- **EXERCISE DATA**:
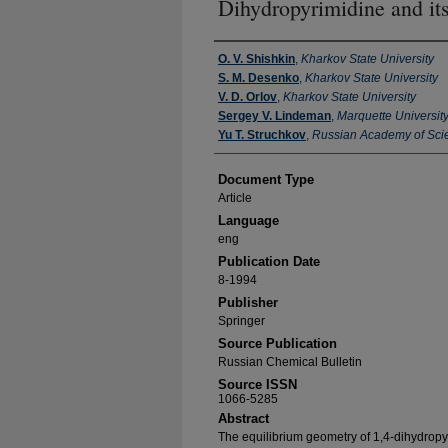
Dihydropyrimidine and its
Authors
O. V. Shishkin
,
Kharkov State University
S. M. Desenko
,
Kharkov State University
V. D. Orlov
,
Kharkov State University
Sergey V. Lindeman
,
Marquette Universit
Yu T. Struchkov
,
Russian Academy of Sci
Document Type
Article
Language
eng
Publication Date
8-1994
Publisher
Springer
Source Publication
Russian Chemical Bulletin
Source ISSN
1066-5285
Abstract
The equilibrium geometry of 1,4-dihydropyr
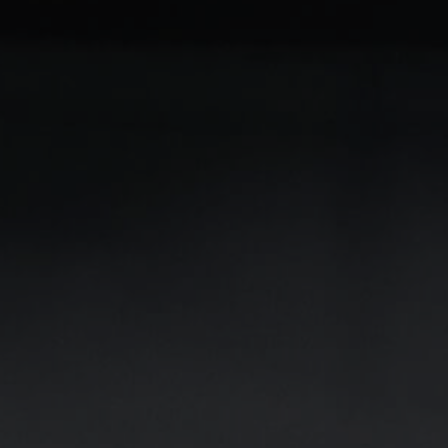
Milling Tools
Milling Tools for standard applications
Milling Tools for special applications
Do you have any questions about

--

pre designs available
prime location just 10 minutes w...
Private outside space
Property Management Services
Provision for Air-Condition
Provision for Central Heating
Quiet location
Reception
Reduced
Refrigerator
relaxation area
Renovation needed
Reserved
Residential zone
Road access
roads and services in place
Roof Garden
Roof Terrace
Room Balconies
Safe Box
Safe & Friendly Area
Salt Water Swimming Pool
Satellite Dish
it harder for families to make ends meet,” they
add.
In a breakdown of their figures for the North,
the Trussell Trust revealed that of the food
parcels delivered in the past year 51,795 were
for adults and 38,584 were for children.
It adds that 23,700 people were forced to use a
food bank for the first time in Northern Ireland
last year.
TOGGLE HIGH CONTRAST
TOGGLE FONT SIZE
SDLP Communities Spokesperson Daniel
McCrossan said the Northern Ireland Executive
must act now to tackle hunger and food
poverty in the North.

- **WHAT IS REQUIRED**:
From the records above, print only the lines between the one holding "must act now to tackle hunger and food" and the one holding "poverty in the North.", inclusive, exactly as they stand.

- **ANSWER TO THE EXERCISE**:
must act now to tackle hunger and food
poverty in the North.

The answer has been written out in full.